» Work required
I need the records below restated word for word, without their pictures.
━━━━━ Task input
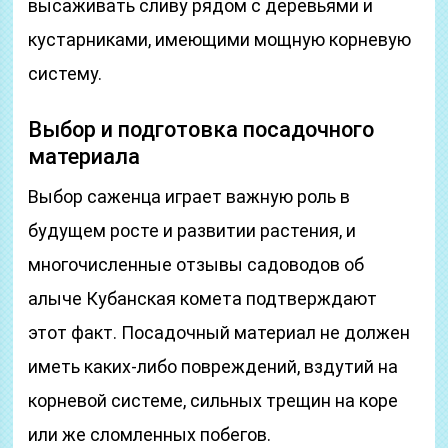
высаживать сливу рядом с деревьями и
кустарниками, имеющими мощную корневую
систему.
Выбор и подготовка посадочного
материала
Выбор саженца играет важную роль в
будущем росте и развитии растения, и
многочисленные отзывы садоводов об
алыче Кубанская комета подтверждают
этот факт. Посадочный материал не должен
иметь каких-либо повреждений, вздутий на
корневой системе, сильных трещин на коре
или же сломленных побегов.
━━━━━━━━━━
» Output for this exercise
высаживать сливу рядом с деревьями и
кустарниками, имеющими мощную корневую
систему.
Выбор и подготовка посадочного
материала
Выбор саженца играет важную роль в
будущем росте и развитии растения, и
многочисленные отзывы садоводов об
алыче Кубанская комета подтверждают
этот факт. Посадочный материал не должен
иметь каких-либо повреждений, вздутий на
корневой системе, сильных трещин на коре
или же сломленных побегов.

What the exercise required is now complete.